After all the Bitnami drama I finally migrated away from all there crap. That forced me to get rid of several things, notably Redis. I tried Valkey, but ultimately went with Dragonfly. It solved every need I had, provided a simple cluster, and used an operator.

The repo itself got a huge overhaul too. I moved all the flux sources to be adjacent to their helm releases, moved all the flux kustomizations from the flux-system namespace to their own namespaces, and created a flux component to inject my cluster-wide secrets and configmaps into each namespace.

Most of my deployments rely on BJW-S’s app-template, but I hadn’t kept up with the version changes. Version 4 was out and I still had some deployments on all three prior versions! This upgrade took quite a while, but I got it done. Then I migrated to using the app-template OCI repo.

The last big thing was finally migrating to the Flux Operator. That definitely made things much smoother. And while I was doing that I found the configuration error that had kept my github receiver from working!

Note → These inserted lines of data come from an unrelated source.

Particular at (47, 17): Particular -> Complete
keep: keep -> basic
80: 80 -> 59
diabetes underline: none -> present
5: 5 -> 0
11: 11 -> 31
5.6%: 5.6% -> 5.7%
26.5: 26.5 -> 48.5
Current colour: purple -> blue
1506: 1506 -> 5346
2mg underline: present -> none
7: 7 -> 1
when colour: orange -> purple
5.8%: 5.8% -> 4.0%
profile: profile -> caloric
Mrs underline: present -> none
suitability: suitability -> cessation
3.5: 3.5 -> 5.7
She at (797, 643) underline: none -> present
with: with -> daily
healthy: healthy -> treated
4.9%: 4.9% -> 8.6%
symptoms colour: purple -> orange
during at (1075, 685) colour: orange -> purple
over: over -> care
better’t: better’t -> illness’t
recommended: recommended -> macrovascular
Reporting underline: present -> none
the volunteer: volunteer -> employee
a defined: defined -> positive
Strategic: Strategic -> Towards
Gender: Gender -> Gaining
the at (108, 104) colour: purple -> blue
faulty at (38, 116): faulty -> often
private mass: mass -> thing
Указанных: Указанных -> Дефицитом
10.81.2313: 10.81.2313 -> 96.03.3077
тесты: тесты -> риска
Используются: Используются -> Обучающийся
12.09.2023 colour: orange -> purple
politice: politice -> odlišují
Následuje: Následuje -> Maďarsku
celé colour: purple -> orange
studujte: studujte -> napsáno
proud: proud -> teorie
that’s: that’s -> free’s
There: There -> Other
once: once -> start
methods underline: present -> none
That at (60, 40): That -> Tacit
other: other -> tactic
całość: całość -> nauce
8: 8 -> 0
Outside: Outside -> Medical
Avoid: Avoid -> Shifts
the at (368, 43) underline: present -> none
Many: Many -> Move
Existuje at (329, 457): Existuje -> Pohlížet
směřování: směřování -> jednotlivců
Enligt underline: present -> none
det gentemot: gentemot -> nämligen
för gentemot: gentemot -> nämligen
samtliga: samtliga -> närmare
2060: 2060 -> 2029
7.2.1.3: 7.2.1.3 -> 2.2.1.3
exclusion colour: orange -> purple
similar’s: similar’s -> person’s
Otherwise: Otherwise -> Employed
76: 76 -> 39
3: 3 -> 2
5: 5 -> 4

The ultimate goal of this repository is to be public facing, but I’ve never been satisfied enough with the state of things to publish it yet. Hopefully soon. As part of these preparations I moved some of my deployments to a separate “private-apps” repo. That repo is now also selfhosted on my Forgejo instance!

Infra Changes

One really big change was the move from Flannel to Cilium. It took most of a week to figure out what I needed to do and to get it all working correctly. Part of that work required me to add BGP configuration to my router and servers. That wasn’t too hard, but I wasn’t very knowledgeable of BGP before.

My nodes were regularly having issues with evictions due to exhausted ephemeral memory. Unfortunately I couldn’t find very good documentation or monitoring for this out of the box. Eventually I found the k8s-ephemeral-storage-metrics project, and that helped monitor the situation a bit better. Then I added some default limits to all namespaces. That meant instead of nodes evicting pods constantly, the pods would just get killed. That was a nice improvement, since I couldn’t monitor the pods ephemeral usage very easily. Then it was just the tedious process of adjusting the temp storage limits and mounts for each deployment. I rarely see these issues any more now.